A pregnancy is something wished for. A half moon is what one becomes. Tools to use on the journey: thermometer, preferably the sort with an extra decibel; an instrument for writing, maybe in the sand; a chart, which you can find crumpled in a garbage bin. Flatten, try again. Measure yourself in the mornings, before your hips have swung, feet spread. You should find equilibrium in the sun-tones.

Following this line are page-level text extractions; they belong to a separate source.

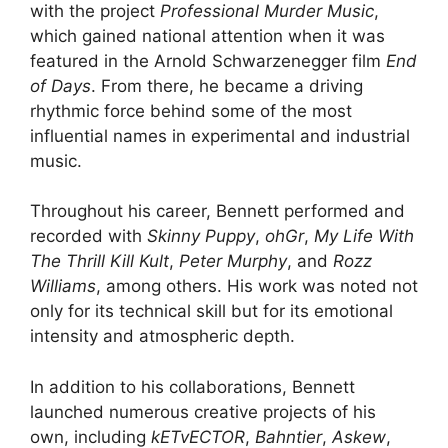
with the project
Professional Murder Music
,
which gained national attention when it was
featured in the Arnold Schwarzenegger film
End
of Days
. From there, he became a driving
rhythmic force behind some of the most
influential names in experimental and industrial
music.
Throughout his career, Bennett performed and
recorded with
Skinny Puppy
,
ohGr
,
My Life With
The Thrill Kill Kult
,
Peter Murphy
, and
Rozz
Williams
, among others. His work was noted not
only for its technical skill but for its emotional
intensity and atmospheric depth.
In addition to his collaborations, Bennett
launched numerous creative projects of his
own, including
kETvECTOR
,
Bahntier
,
Askew
,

In 1598, John Florio spent time with ink and quill, tapping housecat with nib; declared pregnancy greatnes with child, pregnancie, a being great with childe or with yoong. There was crooning, toms at the door. The housecat was nibbled. Nibbled back.
My mother told me I was an easy pregnancy. She never threw up, and though she only menstruated once or twice a year (she had polycystic ovaries too), she found me inside on the first try. Whose body is it? Acquiring my sister took three or four cycles, medicine bottle collection. My sister pinched at my mother’s insides. She had been ready to give up, how long it was taking. Her legs don’t show as much. Mine are covered in stretch stains.
Suppose we all could feel a pregnancy simultaneously. Suppose my stomach were made of clear glass, a fish-bowl. I can hear it: you are wishing too. I would dictate the swish, that minnow-flick, know it: you’re hiding.